Step 2: When onions are soft add yogurt, this yogurt will also cool the gravy so we can process it easily.
Step 3: Transfer onion-yogurt gravy to a food processor and blend for 2-3 minutes until silky smooth. Set this gravy aside until needed.
Step 4: In a bowl mix cornflour, salt, and chicken. Mix well. ( This cornflour coating will keep chicken juicy and soft.)
-
Step 5: In the same pot, stir-fry chicken in little butter.
Step 6: When chicken changes its color and turns slightly golden add onion and capsicum.Saute for 3-4 minutes until soft. Also, add cumin powder.

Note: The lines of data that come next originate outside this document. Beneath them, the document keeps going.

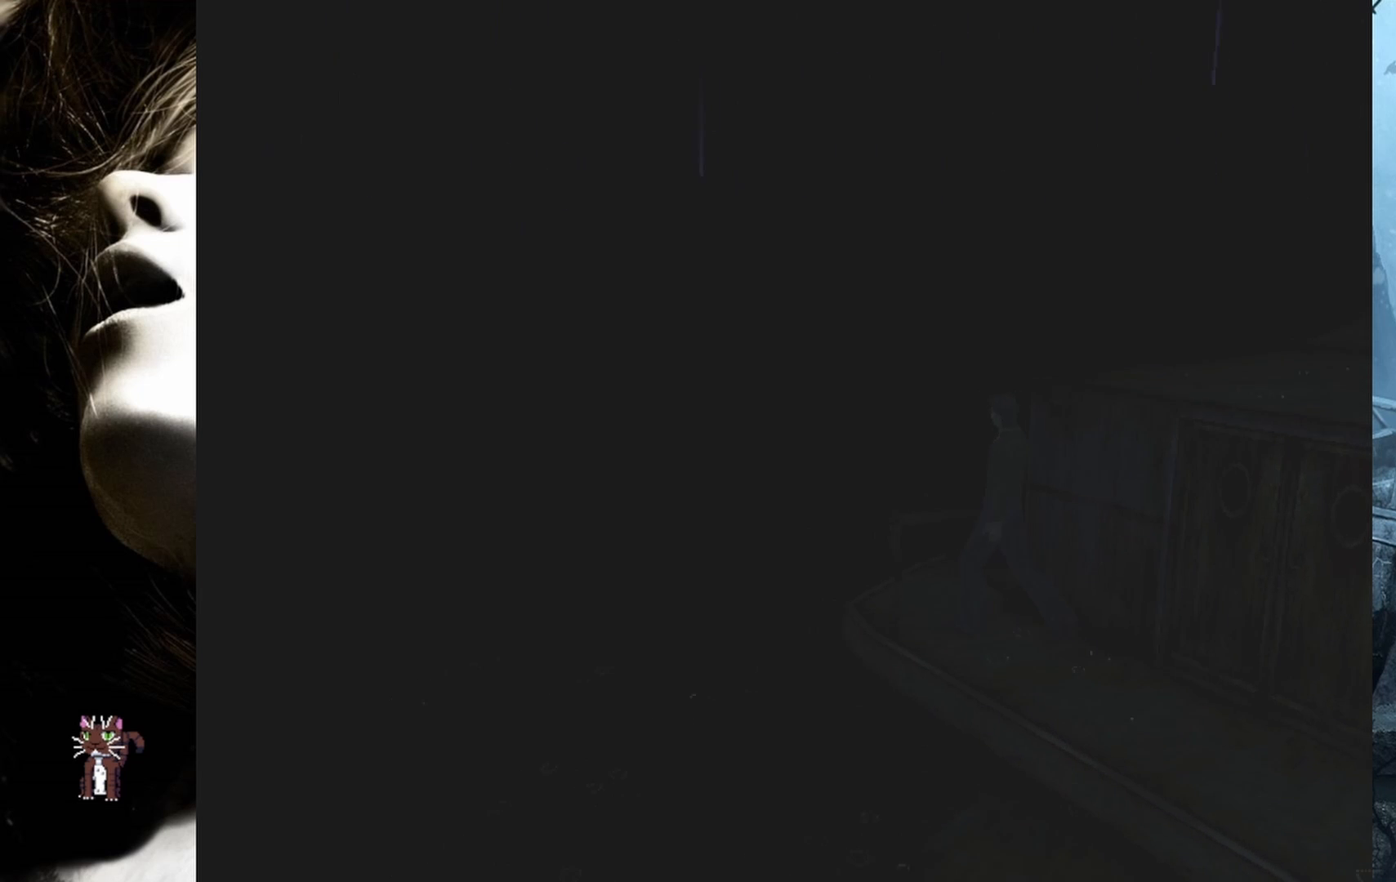
{"buttons": ["DPAD_UP", "DPAD_RIGHT"], "events": []}
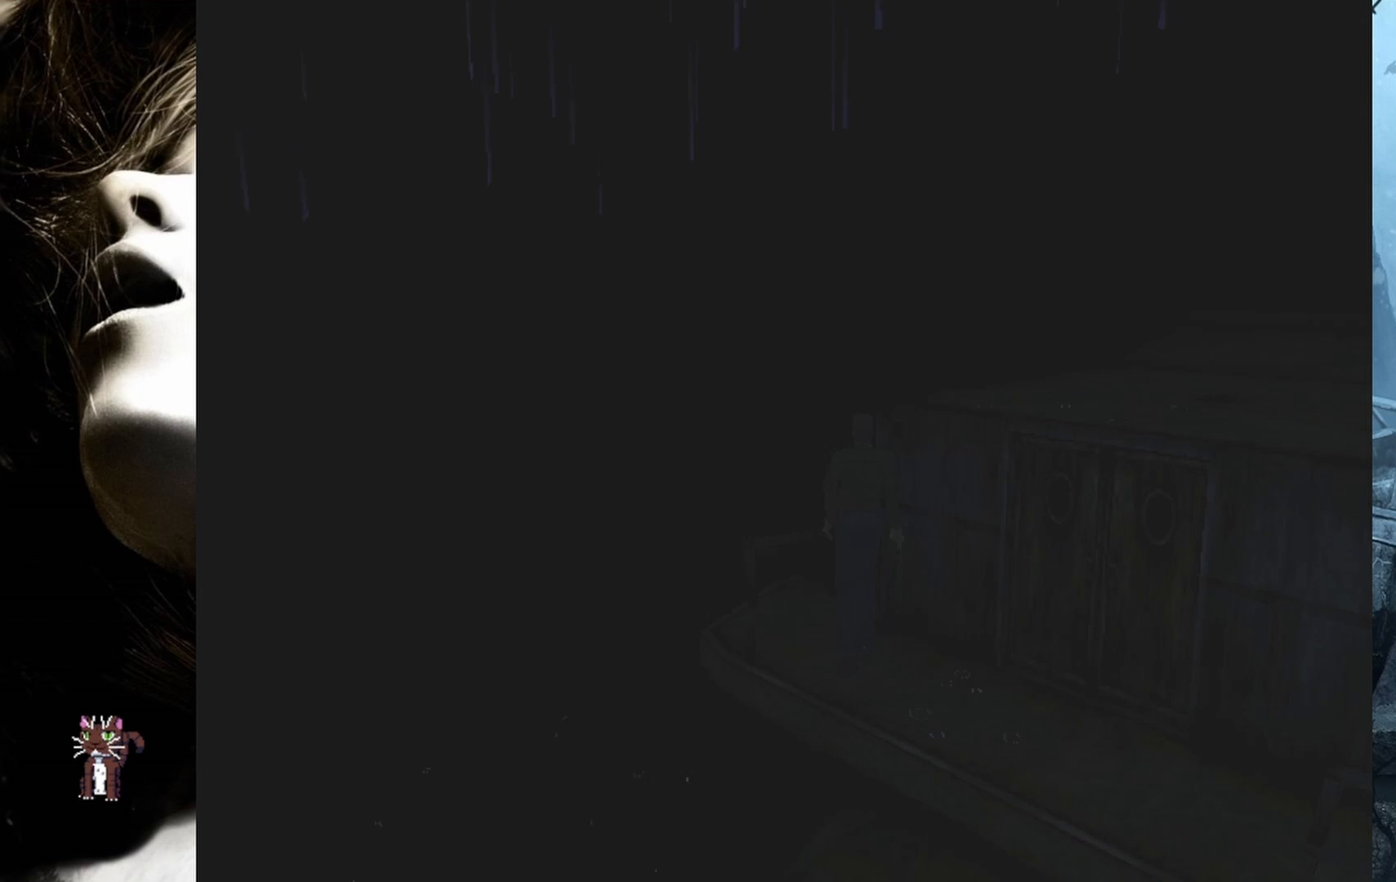
{"buttons": ["DPAD_RIGHT"], "events": [[200, "DPAD_UP", "up"]]}
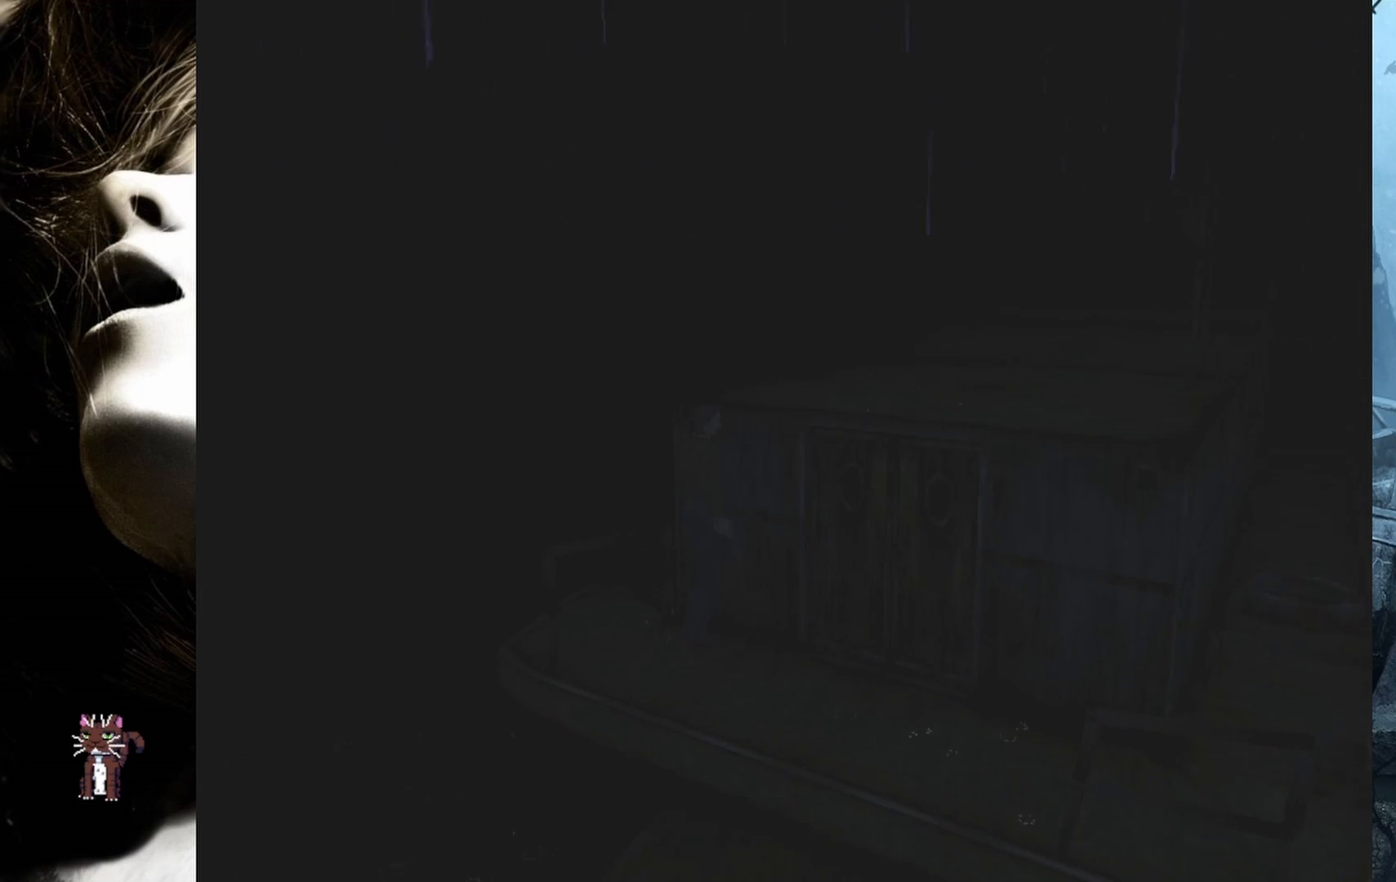
{"buttons": ["DPAD_UP", "DPAD_RIGHT"], "events": [[383, "DPAD_UP", "down"]]}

Step 7: Mix and add onion-yogurt gravy. Cover and simmer for 2 minutes on medium flame.
Step 8: Finally add cream and cheese. Simmer on low heat for another 2 minutes until cheese melts. (Do not cook on high flame after adding cream.)
Garnishing
-
Add slices chilles. Cut butter in cubes and place all over the surface of gravy. Cover for 1 minutes until butter melt. Remove from heat and serve Paneer reshmi chicken handi with garlic naan.
Recipe Notes
Special Instruction:
- A lot of flavor of this chicken reshmi handi is derived from dairy ingredients that is yogurt cheese and cream (or malai).
- Fewer spices let the cheesy creamy flavor shine. Do not get tempted to add coriander powder or garam masala. The handi will taste like white karahi. NO!
- Do not make white sauce or flour base, it will be even worst. The flour-free handi with cheese and cream is light a fluffy gravy.
- The gravy is blended until smooth which makes the handi texture reshmi that is silky smooth.
- Avoid too much cooking after adding cream as the gravy can curdle. You can also use malai instead of cream in this recipe. Thta's why it is also called malai handi.
- The coating of cornflour on chicken and stir frying makes the chicken velvety soft.
- One pot food: All the cooking takes place in just one pot which reduces cooking time and effort.
- A handi is a clay cooking pot and handi should be made in clay pot. To keep the recipe simple, I'm using a wok to make this handi. You can use a clay pot as well.